Coding Challenge 3 — Brute-Force Oracle (Verification)¶
Problem. For n ≤ 12, compute the maximum profit by trying every subset and testing feasibility via the Hall condition. Use it to validate Challenges 1 and 2.
Approach.
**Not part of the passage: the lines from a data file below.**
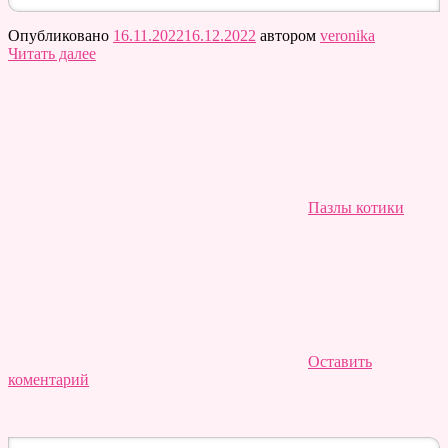
Опубликовано
16.11.2022
16.12.2022
автором
veronika
Читать далее
Пазлы котики
Оставить
коментарий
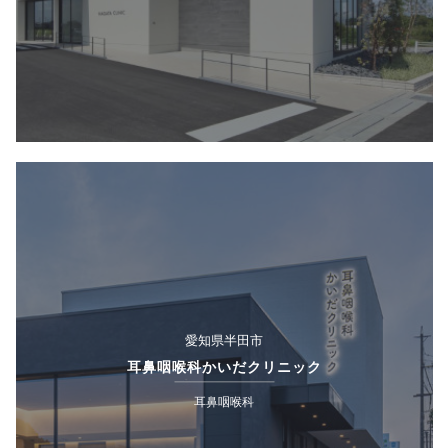
愛知県半田市
耳鼻咽喉科かいだクリニック
耳鼻咽喉科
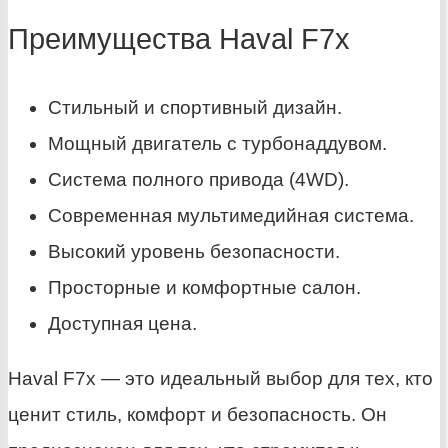
Преимущества Haval F7x
Стильный и спортивный дизайн.
Мощный двигатель с турбонаддувом.
Система полного привода (4WD).
Современная мультимедийная система.
Высокий уровень безопасности.
Просторные и комфортные салон.
Доступная цена.
Haval F7x — это идеальный выбор для тех, кто
ценит стиль, комфорт и безопасность. Он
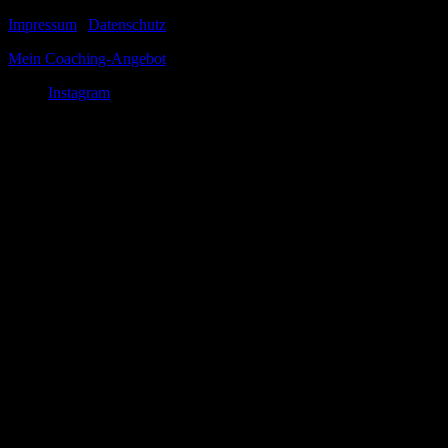
Impressum
|
Datenschutz
Mein Coaching-Angebot
Instagram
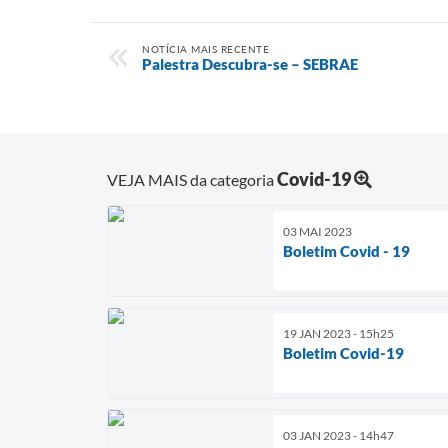
NOTÍCIA MAIS RECENTE
Palestra Descubra-se – SEBRAE
Covid-19
VEJA MAIS da categoria
03 MAI 2023
Boletim Covid - 19
19 JAN 2023 - 15h25
Boletim Covid-19
03 JAN 2023 - 14h47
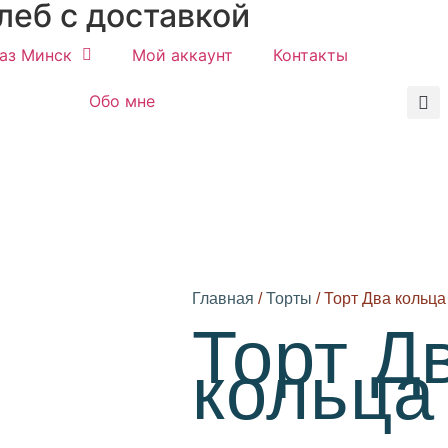
хлеб с доставкой
каз Минск
Мой аккаунт
Контакты
Обо мне
Главная
/
Торты
/ Торт Два кольца
Торт Д
кольца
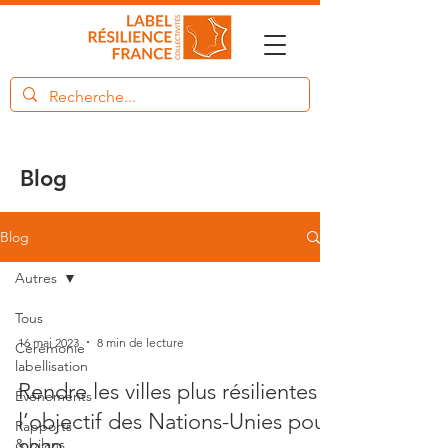
Blog
Blog
Autres
Tous
16 mai 2023
8 min de lecture
Cérémonie
labellisation
Rendre les villes plus résilientes :
Événements
l’objectif des Nations-Unies pour
Rapports
& bilans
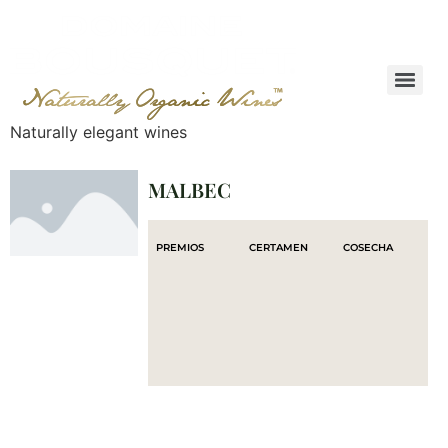
Naturally elegant wines
MALBEC
PREMIOS
CERTAMEN
COSECHA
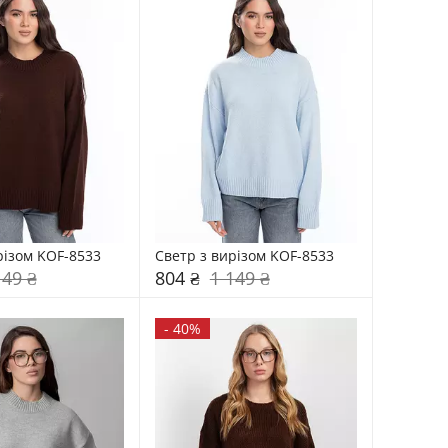
різом KOF-8533
Светр з вирізом KOF-8533
149 ₴
804 ₴
1 149 ₴
-
40%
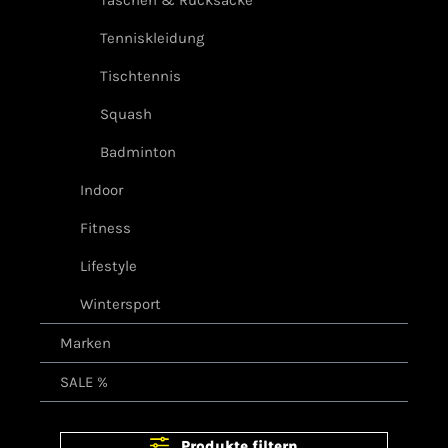
Taschen & Rucksäcke
Tenniskleidung
Tischtennis
Squash
Badminton
Indoor
Fitness
Lifestyle
Wintersport
Marken
SALE %
Produkte filtern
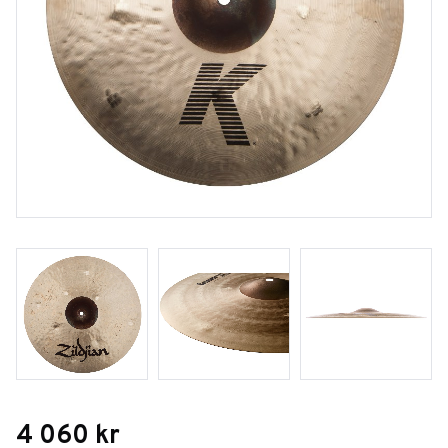
4 060
kr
Enumerate subsets via bitmask; for each, sort by deadline and check that the k-th job (1-indexed) has deadline ≥ k; track max profit.
Go¶
package main
import (
"fmt"
"sort"
)
func feasible(ds []int) bool {
sort.Ints(ds)
for i, d := range ds {
if d < i+1 { // i+1-th job needs a slot <= d, requires d >= i+1
return false
}
}
return true
}
func brute(jobs [][2]int) int { // jobs[i] = {profit, deadline}
n := len(jobs)
best := 0
for mask := 0; mask < (1 << n); mask++ {
var ds []int
sum := 0
for i := 0; i < n; i++ {
if mask&(1<<i) != 0 {
ds = append(ds, jobs[i][1])
sum += jobs[i][0]
}
}
if feasible(ds) && sum > best {
best = sum
}
}
return best
}
func main() {
jobs := [][2]int{{100, 2}, {19, 1}, {27, 2}, {25, 1}, {15, 3}}
fmt.Println("brute max profit =", brute(jobs)) // 142
}
Java¶
import java.util.*;
public class Challenge3 {
static boolean feasible(List<Integer> ds) {
Collections.sort(ds);
for (int i = 0; i < ds.size(); i++)
if (ds.get(i) < i + 1) return false;
return true;
}
static int brute(int[][] jobs) {
int n = jobs.length, best = 0;
for (int mask = 0; mask < (1 << n); mask++) {
List<Integer> ds = new ArrayList<>();
int sum = 0;
for (int i = 0; i < n; i++)
if ((mask & (1 << i)) != 0) { ds.add(jobs[i][1]); sum += jobs[i][0]; }
if (feasible(ds) && sum > best) best = sum;
}
return best;
}
public static void main(String[] args) {
int[][] jobs = {{100,2},{19,1},{27,2},{25,1},{15,3}};
System.out.println("brute max profit = " + brute(jobs)); // 142
}
}
Python¶
from itertools import combinations
def feasible(ds):
ds = sorted(ds)
return all(d >= i + 1 for i, d in enumerate(ds))
def brute(jobs):
n = len(jobs)
best = 0
for r in range(n + 1):
for comb in combinations(range(n), r):
ds = [jobs[i][1] for i in comb]
if feasible(ds):
best = max(best, sum(jobs[i][0] for i in comb))
return best
if __name__ == "__main__":
jobs = [(100, 2), (19, 1), (27, 2), (25, 1), (15, 3)]
print("brute max profit =", brute(jobs)) # 142
Final Tips¶
- Lead with the greedy and the 'latest slot' insight — interviewers want to see you justify, not just recite.
- Offer both algorithms (slot/union-find and heap) and pick by the deadline range; it signals depth.
- State the optimality argument — at least the exchange sketch; mention the matroid for senior roles.
- Get the boundaries right — slots are 1-indexed, deadlines
≥ 1, cap slots atmin(D, n), define a tie-break. - Always verify — describe the brute-force oracle and the Hall feasibility check; mention cross-checking the two methods.
- Know where it breaks — variable durations → NP-hard; only-feasibility → EDF; richer constraints → min-cost flow.